* **Exercise objective**
Every line in the records below between the one holding "3. **Flexibility**: Easy" and the one holding "1. **Publishing UI**: Remove", inclusive, is to be set down exactly; all other lines are to be left out.

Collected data
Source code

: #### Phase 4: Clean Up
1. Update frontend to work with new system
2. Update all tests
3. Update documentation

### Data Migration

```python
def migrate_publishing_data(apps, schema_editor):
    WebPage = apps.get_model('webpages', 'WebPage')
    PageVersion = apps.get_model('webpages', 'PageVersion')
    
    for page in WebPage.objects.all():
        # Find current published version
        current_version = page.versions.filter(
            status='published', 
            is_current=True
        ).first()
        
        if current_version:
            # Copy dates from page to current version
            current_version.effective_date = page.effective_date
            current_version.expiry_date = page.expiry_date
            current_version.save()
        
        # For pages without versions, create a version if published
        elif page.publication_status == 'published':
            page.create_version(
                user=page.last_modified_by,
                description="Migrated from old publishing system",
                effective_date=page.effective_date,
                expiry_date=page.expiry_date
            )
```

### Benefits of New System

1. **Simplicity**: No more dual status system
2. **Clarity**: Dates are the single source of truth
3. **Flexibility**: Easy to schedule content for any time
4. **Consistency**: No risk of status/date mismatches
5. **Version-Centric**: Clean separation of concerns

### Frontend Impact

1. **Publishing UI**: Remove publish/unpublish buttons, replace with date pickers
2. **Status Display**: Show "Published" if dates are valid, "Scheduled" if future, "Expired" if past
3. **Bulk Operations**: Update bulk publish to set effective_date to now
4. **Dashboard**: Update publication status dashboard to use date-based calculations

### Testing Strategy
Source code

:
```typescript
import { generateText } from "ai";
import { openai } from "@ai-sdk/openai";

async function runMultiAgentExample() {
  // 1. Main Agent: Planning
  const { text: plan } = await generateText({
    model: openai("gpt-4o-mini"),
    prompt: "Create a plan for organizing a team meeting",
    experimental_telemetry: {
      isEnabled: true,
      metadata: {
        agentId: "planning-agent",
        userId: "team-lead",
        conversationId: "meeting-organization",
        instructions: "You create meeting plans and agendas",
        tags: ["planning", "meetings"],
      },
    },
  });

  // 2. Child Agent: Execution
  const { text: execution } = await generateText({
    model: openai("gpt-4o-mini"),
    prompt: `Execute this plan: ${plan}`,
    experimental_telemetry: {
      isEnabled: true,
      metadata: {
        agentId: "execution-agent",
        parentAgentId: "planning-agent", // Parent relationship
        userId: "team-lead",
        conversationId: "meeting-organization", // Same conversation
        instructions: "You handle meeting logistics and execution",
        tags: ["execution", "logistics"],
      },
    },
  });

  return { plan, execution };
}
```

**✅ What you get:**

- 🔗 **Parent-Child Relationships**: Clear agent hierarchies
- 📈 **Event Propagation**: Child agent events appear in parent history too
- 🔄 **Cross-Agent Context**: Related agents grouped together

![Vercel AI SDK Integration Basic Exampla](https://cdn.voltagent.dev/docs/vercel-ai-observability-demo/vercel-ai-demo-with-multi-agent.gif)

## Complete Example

* **Answer section**
3. **Flexibility**: Easy to schedule content for any time
4. **Consistency**: No risk of status/date mismatches
5. **Version-Centric**: Clean separation of concerns

### Frontend Impact

1. **Publishing UI**: Remove publish/unpublish buttons, replace with date pickers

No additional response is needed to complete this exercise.